TreeGraSP is a research project funded by an ERC Consolidator Grant. The acronym stands for Tree rewriting grammars and the syntax-semantics interface: From grammar development to semantic parsing.
The project is hosted by the University of Düsseldorf and led by Professor Laura Kallmeyer.


The increasing amount of data available in our digital society is both a chance and a challenge for natural language processing. On the one hand, we have better possibilities than ever to extract and process meaning from language data, and recent techniques, in particular deep learning methods, have achieved impressive results. On the other hand, linguistic research has a much broader empirical basis and can aim at rich quantitative models of language. Unfortunately, theory and application interact too little in these areas of meaning extraction and grammar theory. Current semantic processing techniques do not sufficiently capture the complex structure of language while grammatical theory does not sufficiently incorporate data-driven insights
about language.

TreeGraSP bridges this gap by combining rich linguistic theory with data-driven approaches to large scale statistical grammar induction and to semantic parsing. The novelty of its approach consists in putting semantics at the center of grammar theory, putting an emphasis on multilinguality and typological diversity, and adopting a constructional approach to grammar.

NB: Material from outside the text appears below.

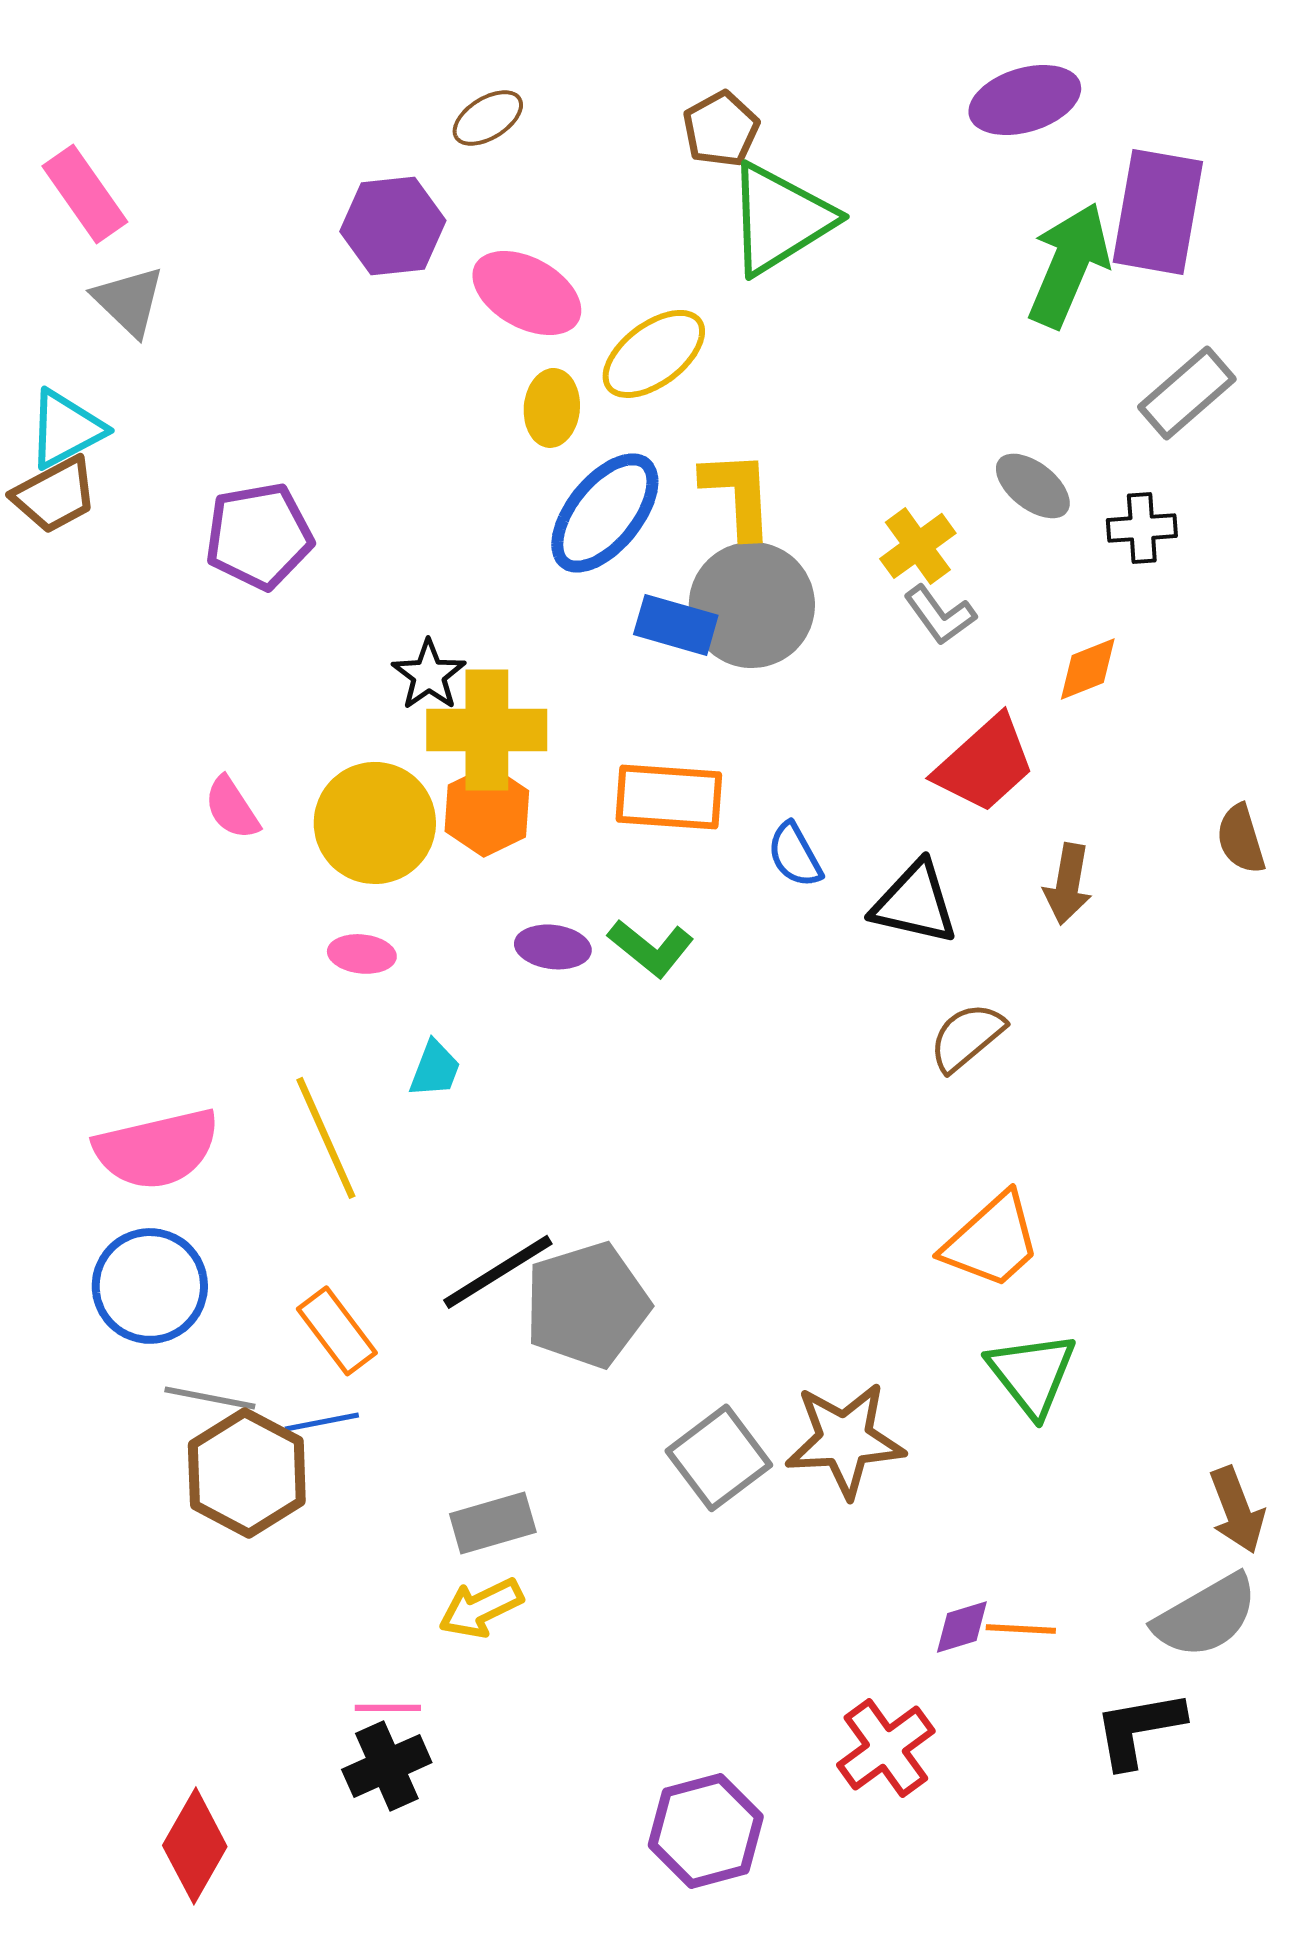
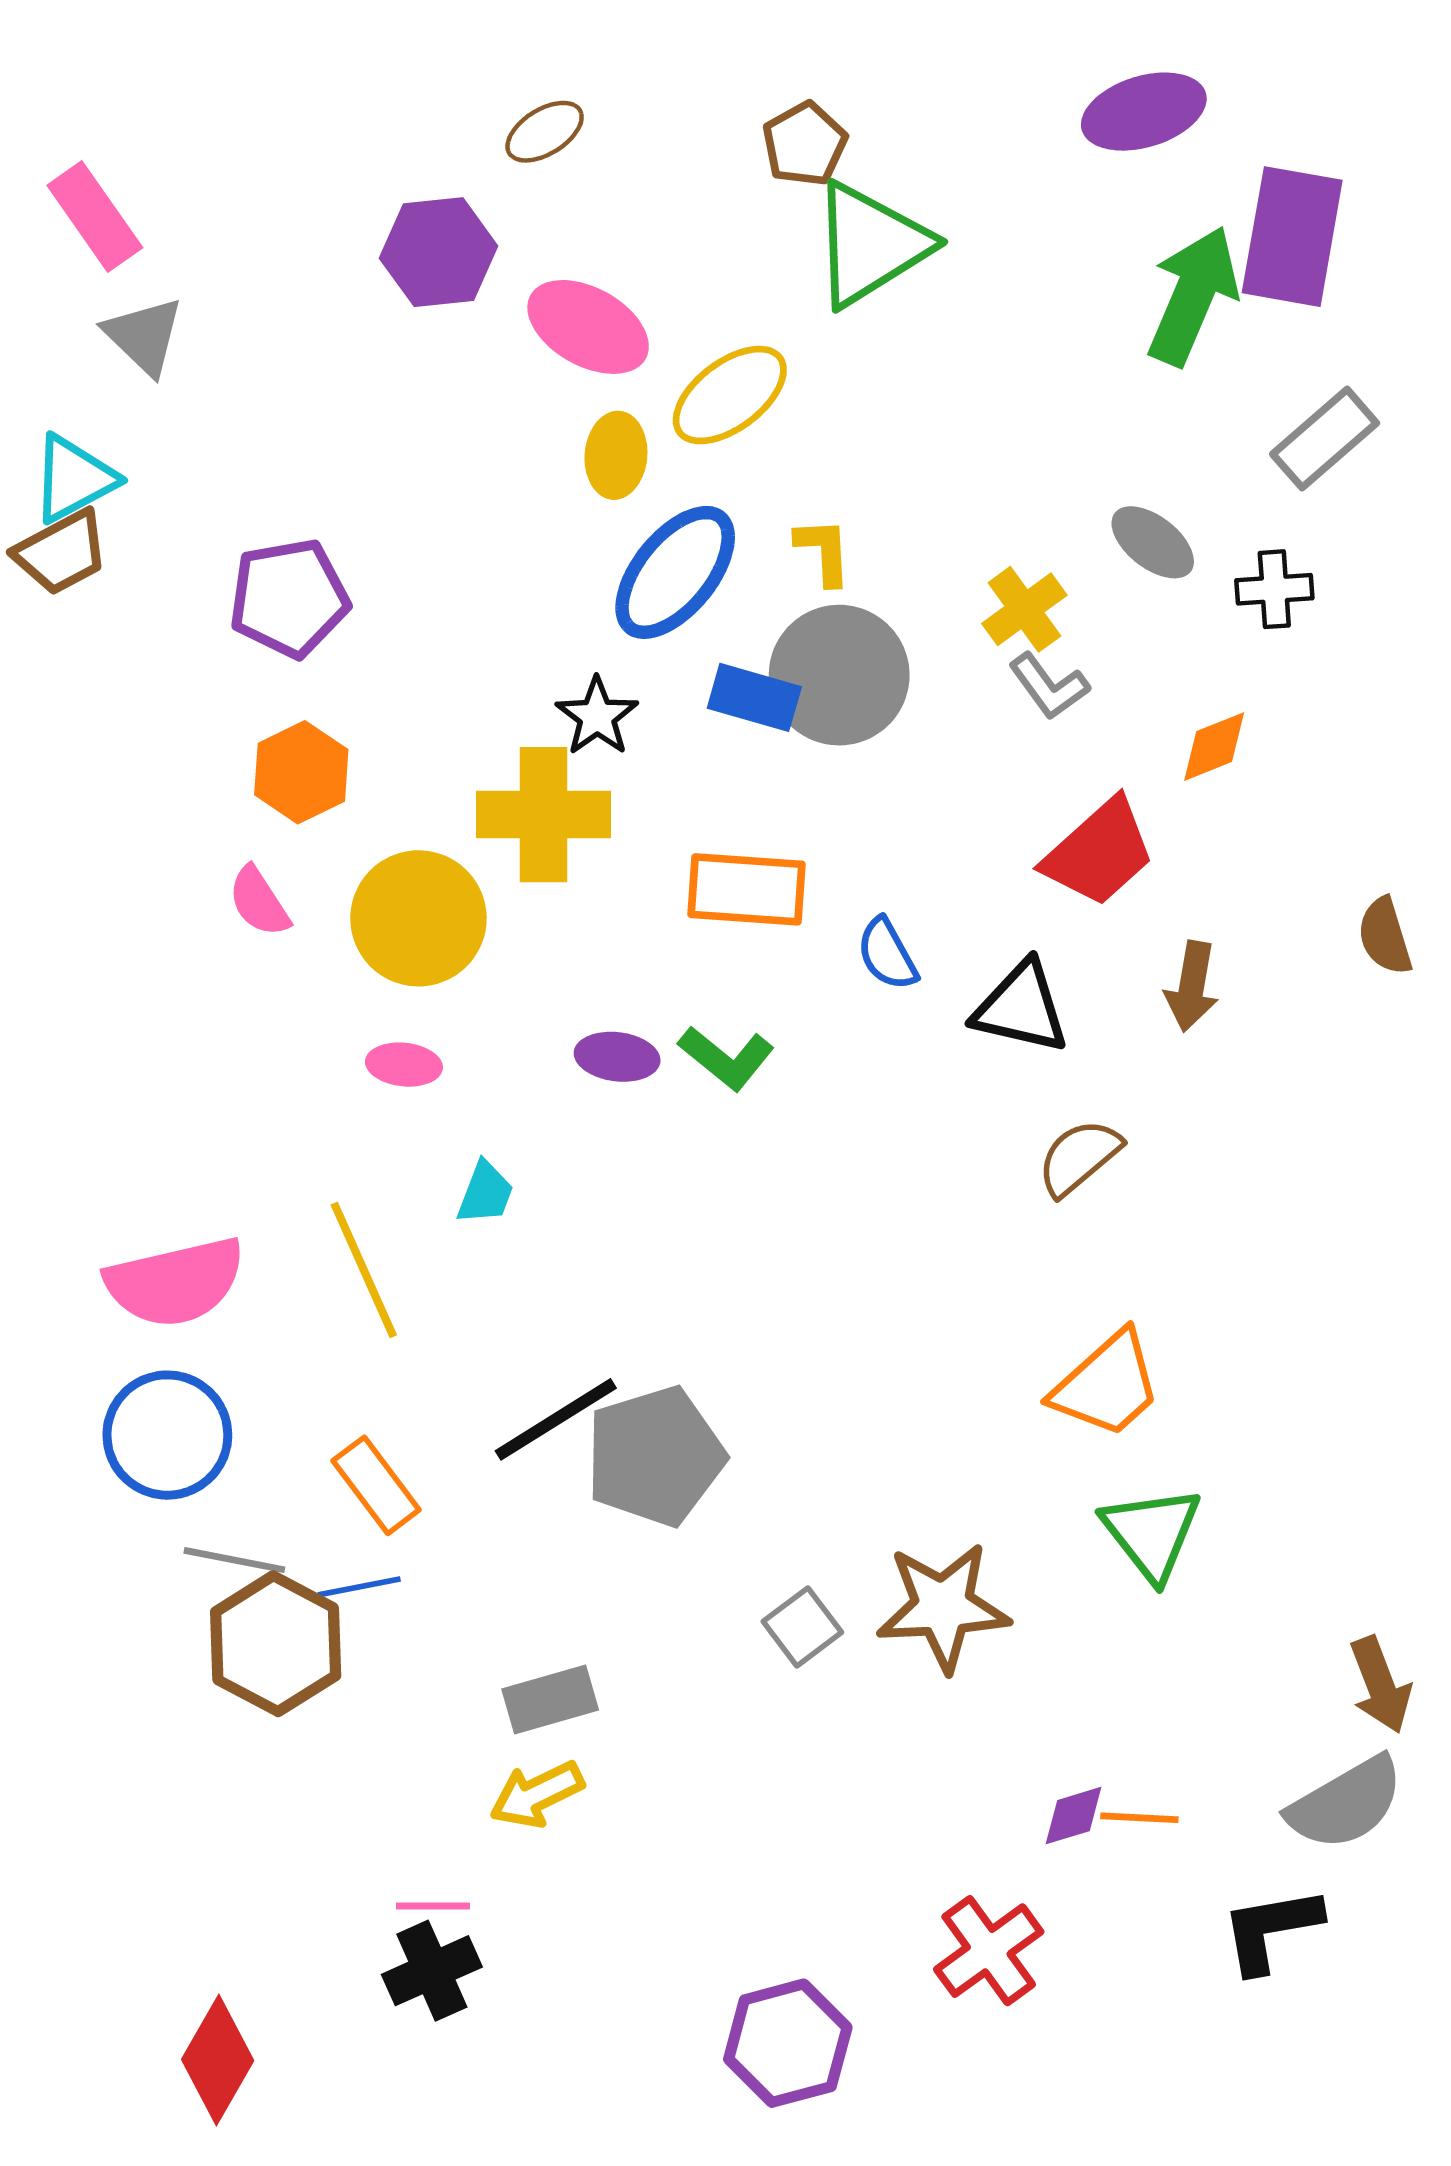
yellow L-shape: (738, 494) -> (824, 551), size x0.7
black star: (429, 675) -> (597, 716), moved
orange hexagon: (487, 811) -> (301, 772), moved
gray square: (719, 1458) -> (802, 1627), size x0.7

TreeGraSP is interdisciplinary and innovative in serveral respects:
It contributes to the field of linguistics by a) making theories of grammar explicit, b) providing a grammar implementation tool for typologically working linguists and c) developing means to obtain a quantitative grammar theory. And it contributes to the field of computational semantics by providing a probabilistic theory of meaning construal that can be used for textual entailment and reasoning applications.

The challenge lies in the intended transfer between theoretical linguistics and statistical natural language processing.


Principal Investigator:

Univ.-Prof. Dr. Laura Kallmeyer


Dr. Kilian Evang

Dr. Rainer Osswald

Dr. Simon Petitjean

PhD students:

Tatiana Bladier

Valeria Generalova

Dr. Matías Guzmán Naranjo

WP 1: Formalizing and implementing RRG (syntax and semantics)

TreeGraSP builds on previous theoretical work concerning the specific form of the syntax-semantics interface using TAG and it will add work on formalizing RRG based on this. RRG is a rich empirically motivated grammar theory so far lacking formalization. By formalizing it, we will gain new insights about the mathematical properties of grammar and we will be able to provide tools for RRG implementation that will be highly useful to the community. On the other hand, insights on grammar architecture, for instance the mechanisms underlying argument linking, can be transferred from RRG to TAG. Our view is that TAG (as a linguistic theory) and RRG share the same semantic grammar
specifications while they differ in their syntactic building blocks and in the syntactic composition operations.
The overall goal of WP 1 is an integrated TAG/RRG grammar development framework including a thorough formalization, implementation tools, an implementation of universal parts of the grammar such as a linking theory for the syntax-semantics interface, and a parser. As a test case, we plan the implementation of typologically interesting grammar fragments.

WP 2: Automatic (meta)grammar extraction and parsing (syntax)

WP 2 is concerned with syntactic grammar induction. This comprises on the one hand a supervised induction of elementary trees (for TAG/RRG) from treebanks and on the other hand a metagrammar induction starting from an existing TAG/RRG. In contrast to WP 1, WP 2 is concerned with a data-driven probabilistic approach. The resulting probabilistic (meta)grammar can then, in turn, be used for parsing, which requires the implementation of corresponding probabilistic parsers for TAG and RRG.

WP 3: Semantic Parsing

WP 3 extends the data-driven approach from WP 2 to semantics. Overall, we will pursue an approach inspired by Lewis & Steedman (2013), albeit with TAG/RRG instead of CCG. More concretely, via a probabilistic grammar of tree-meaning pairs, language will be mapped to semantic representations. The semantic representations are frames enriched with logical operators. Furthermore, the elements of the frames, i.e., the event predicates and semantic roles, are mapped to distributional vectors. This allows then to relate these predicates via their distributional properties, which allows for reasoning with these representations.

Lewis, M. & M. Steedman. 2013. Combined Distributional and Logical Semantics. Transactions of the Association for Computational Linguistics 1. 179–192.